━━ INPUT RECORDS ━━

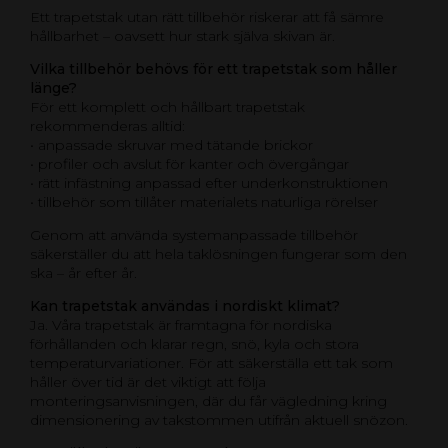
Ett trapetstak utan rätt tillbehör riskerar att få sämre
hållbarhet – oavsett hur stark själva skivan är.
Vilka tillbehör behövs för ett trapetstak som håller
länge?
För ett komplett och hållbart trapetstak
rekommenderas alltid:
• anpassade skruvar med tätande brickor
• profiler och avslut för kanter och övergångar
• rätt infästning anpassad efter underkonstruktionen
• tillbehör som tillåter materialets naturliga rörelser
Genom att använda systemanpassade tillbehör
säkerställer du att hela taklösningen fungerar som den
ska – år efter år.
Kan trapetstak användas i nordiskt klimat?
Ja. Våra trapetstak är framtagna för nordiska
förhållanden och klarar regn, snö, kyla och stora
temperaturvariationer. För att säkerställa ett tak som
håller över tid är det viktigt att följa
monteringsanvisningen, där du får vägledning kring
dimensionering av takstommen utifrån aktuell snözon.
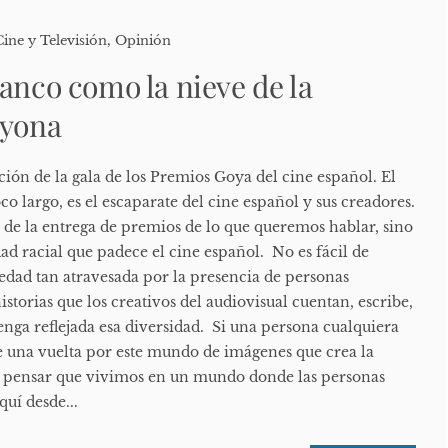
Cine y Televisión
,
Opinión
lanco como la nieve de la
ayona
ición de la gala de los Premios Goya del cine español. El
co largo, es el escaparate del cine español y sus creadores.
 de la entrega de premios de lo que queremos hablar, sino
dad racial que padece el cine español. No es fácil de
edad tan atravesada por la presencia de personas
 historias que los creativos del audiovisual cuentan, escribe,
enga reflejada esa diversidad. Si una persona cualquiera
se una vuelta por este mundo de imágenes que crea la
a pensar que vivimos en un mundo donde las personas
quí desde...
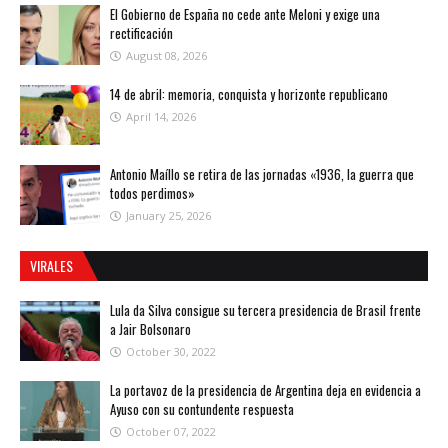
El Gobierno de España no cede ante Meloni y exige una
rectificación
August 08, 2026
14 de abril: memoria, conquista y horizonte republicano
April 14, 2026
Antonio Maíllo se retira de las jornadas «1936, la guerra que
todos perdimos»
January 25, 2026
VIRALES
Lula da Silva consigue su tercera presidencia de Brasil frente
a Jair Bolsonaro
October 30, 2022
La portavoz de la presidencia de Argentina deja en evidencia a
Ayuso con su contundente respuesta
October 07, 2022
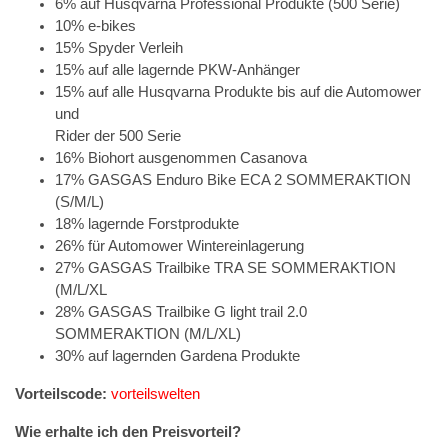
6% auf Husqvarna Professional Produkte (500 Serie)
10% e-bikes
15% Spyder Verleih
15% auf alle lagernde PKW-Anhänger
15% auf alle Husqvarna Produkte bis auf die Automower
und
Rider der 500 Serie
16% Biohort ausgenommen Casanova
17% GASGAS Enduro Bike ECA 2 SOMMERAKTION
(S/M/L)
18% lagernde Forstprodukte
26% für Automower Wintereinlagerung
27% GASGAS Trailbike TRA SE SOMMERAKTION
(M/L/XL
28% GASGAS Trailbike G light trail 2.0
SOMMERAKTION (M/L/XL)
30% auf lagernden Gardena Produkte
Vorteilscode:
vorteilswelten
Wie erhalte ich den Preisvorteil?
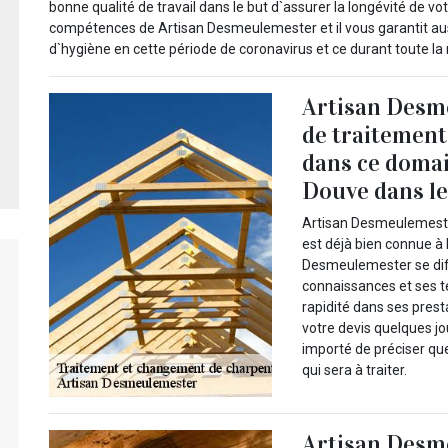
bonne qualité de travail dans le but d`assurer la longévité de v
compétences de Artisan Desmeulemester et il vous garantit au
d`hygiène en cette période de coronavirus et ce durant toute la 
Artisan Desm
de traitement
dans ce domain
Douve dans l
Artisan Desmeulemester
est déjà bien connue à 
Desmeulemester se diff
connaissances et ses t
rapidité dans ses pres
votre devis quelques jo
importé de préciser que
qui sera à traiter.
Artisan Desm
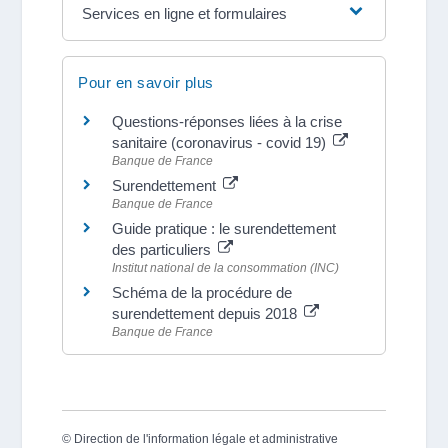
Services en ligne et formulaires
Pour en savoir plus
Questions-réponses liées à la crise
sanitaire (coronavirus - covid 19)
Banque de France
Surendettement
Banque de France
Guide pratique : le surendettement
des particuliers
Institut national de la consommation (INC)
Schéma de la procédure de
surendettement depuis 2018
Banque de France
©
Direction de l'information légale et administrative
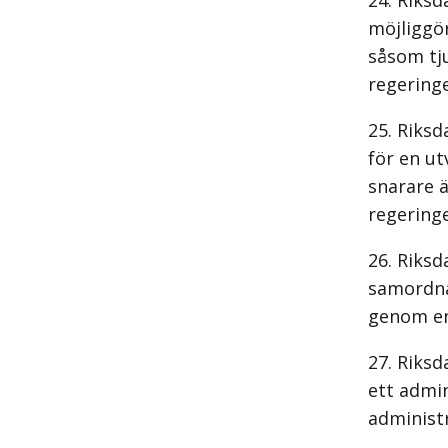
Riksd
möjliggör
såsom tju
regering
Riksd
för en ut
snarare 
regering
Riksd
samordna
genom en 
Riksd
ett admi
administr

━━━

*PROBLEM REQUIREMENTS*: Each record above is to be copied exactly. Drop the pictures.

*WRITTEN RESPONSE*:
Ett trapetstak utan rätt tillbehör riskerar att få sämre
hållbarhet – oavsett hur stark själva skivan är.
Vilka tillbehör behövs för ett trapetstak som håller
länge?
För ett komplett och hållbart trapetstak
rekommenderas alltid:
• anpassade skruvar med tätande brickor
• profiler och avslut för kanter och övergångar
• rätt infästning anpassad efter underkonstruktionen
• tillbehör som tillåter materialets naturliga rörelser
Genom att använda systemanpassade tillbehör
säkerställer du att hela taklösningen fungerar som den
ska – år efter år.
Kan trapetstak användas i nordiskt klimat?
Ja. Våra trapetstak är framtagna för nordiska
förhållanden och klarar regn, snö, kyla och stora
temperaturvariationer. För att säkerställa ett tak som
håller över tid är det viktigt att följa
monteringsanvisningen, där du får vägledning kring
dimensionering av takstommen utifrån aktuell snözon.
Cine y Televisión
,
Opinión
lanco como la nieve de la
ayona
ición de la gala de los Premios Goya del cine español. El
co largo, es el escaparate del cine español y sus creadores.
 de la entrega de premios de lo que queremos hablar, sino
dad racial que padece el cine español. No es fácil de
edad tan atravesada por la presencia de personas
 historias que los creativos del audiovisual cuentan, escribe,
enga reflejada esa diversidad. Si una persona cualquiera
se una vuelta por este mundo de imágenes que crea la
a pensar que vivimos en un mundo donde las personas
quí desde...
El Gobierno de España no cede ante Meloni y exige una
rectificación
August 08, 2026
14 de abril: memoria, conquista y horizonte republicano
April 14, 2026
Antonio Maíllo se retira de las jornadas «1936, la guerra que
todos perdimos»
January 25, 2026
VIRALES
Lula da Silva consigue su tercera presidencia de Brasil frente
a Jair Bolsonaro
October 30, 2022
La portavoz de la presidencia de Argentina deja en evidencia a
Ayuso con su contundente respuesta
October 07, 2022
6% auf Husqvarna Professional Produkte (500 Serie)
10% e-bikes
15% Spyder Verleih
15% auf alle lagernde PKW-Anhänger
15% auf alle Husqvarna Produkte bis auf die Automower
und
Rider der 500 Serie
16% Biohort ausgenommen Casanova
17% GASGAS Enduro Bike ECA 2 SOMMERAKTION
(S/M/L)
18% lagernde Forstprodukte
26% für Automower Wintereinlagerung
27% GASGAS Trailbike TRA SE SOMMERAKTION
(M/L/XL
28% GASGAS Trailbike G light trail 2.0
SOMMERAKTION (M/L/XL)
30% auf lagernden Gardena Produkte
Vorteilscode:
vorteilswelten
Wie erhalte ich den Preisvorteil?
bonne qualité de travail dans le but d`assurer la longévité de v
compétences de Artisan Desmeulemester et il vous garantit au
d`hygiène en cette période de coronavirus et ce durant toute la 
Artisan Desm
de traitement
dans ce domain
Douve dans l
Artisan Desmeulemester
est déjà bien connue à 
Desmeulemester se diff
connaissances et ses t
rapidité dans ses pres
votre devis quelques jo
importé de préciser que
qui sera à traiter.
Artisan Desm
Services en ligne et formulaires
Pour en savoir plus
Questions-réponses liées à la crise
sanitaire (coronavirus - covid 19)
Banque de France
Surendettement
Banque de France
Guide pratique : le surendettement
des particuliers
Institut national de la consommation (INC)
Schéma de la procédure de
surendettement depuis 2018
Banque de France
©
Direction de l'information légale et administrative
Riksd
möjliggör
såsom tju
regering
Riksd
för en ut
snarare 
regering
Riksd
samordna
genom en 
Riksd
ett admi
administr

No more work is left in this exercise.